The survey allowed Hispanics to select the skin tone closest to their own on a 10-point scale. Eighty percent of respondents chose the four lightest tones, which the report identified as light-skinned, but only 15 percent chose the six darker skin tones, which the report identified as dark-skinned. Others chose not to answer.


Intolerance wasn’t only coming from outside the Hispanic community, but also from within it. Nearly half of the Hispanic adults surveyed said that they have often or sometimes heard a Hispanic friend or family member make comments or jokes about other Hispanics and about non-Hispanics “that might be considered racist or racially insensitive.” Dark-skinned Hispanics reported these incidents at a higher rate than light-skinned Hispanics.

When it came to how much attention was paid to racial issues in this country, a majority of Hispanics, understandably, said too little attention is paid to race and racial issues concerning Hispanics.
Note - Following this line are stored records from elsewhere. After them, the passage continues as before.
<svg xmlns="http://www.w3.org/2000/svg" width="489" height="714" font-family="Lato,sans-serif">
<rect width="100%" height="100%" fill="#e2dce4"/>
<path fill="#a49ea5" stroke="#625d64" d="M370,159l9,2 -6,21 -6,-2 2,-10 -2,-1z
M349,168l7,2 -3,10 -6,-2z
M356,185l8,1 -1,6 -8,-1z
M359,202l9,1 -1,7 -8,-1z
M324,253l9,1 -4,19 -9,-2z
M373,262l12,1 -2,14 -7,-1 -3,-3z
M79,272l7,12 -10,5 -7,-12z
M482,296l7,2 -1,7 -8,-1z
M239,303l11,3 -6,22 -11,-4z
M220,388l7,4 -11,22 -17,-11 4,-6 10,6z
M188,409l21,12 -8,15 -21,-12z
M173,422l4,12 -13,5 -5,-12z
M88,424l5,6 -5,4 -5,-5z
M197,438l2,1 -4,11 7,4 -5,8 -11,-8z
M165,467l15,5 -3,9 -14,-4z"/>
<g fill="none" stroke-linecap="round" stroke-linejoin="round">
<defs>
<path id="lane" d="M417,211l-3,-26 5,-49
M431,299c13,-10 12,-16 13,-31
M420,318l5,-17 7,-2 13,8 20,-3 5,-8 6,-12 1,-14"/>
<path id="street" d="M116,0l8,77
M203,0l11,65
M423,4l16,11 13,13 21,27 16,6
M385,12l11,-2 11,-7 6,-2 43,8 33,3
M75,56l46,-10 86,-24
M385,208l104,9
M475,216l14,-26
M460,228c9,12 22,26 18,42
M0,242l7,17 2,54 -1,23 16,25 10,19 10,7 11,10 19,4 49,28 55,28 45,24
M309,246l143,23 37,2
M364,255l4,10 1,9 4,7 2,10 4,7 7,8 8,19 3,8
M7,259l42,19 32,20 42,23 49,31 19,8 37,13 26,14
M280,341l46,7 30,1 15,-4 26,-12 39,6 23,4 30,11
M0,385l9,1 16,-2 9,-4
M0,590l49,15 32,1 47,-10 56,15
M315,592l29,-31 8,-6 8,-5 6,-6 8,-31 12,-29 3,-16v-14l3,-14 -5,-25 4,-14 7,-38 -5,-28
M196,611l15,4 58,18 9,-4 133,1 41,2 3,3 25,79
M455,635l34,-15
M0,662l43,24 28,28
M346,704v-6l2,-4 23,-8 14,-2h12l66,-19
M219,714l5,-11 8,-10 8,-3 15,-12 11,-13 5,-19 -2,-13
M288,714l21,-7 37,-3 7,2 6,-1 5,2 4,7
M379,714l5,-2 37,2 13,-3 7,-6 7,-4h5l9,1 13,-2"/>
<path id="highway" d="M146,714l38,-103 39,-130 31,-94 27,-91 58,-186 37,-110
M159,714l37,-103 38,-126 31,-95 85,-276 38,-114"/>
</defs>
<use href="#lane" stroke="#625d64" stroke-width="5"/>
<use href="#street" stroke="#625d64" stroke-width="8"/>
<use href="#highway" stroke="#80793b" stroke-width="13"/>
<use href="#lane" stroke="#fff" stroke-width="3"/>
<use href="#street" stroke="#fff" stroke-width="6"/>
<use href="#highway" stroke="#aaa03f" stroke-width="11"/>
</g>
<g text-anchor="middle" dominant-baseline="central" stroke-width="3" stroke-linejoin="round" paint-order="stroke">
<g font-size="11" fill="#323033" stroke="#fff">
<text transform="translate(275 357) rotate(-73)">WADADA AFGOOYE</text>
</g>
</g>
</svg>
A plurality also said that too little attention is paid to race and racial issues nationally.

But a plurality said too much attention was paid to issues concerning Black people.


These issues around how darker-skinned people of all races and ethnicities are perceived and treated must be addressed. This is in part because we are racing toward a future in which the share of minorities who are dark-skinned will only be a fraction.

By 2065, it is projected that not only will Asian Americans outnumber African Americans, but there will also be nearly twice as many Hispanics in the country as Black people.

As I have mentioned before, I worry that white supremacy could be replaced with a light supremacy, a society in which light-skinned people are still advantaged and dark-skinned people are still oppressed, even as the white majority recedes.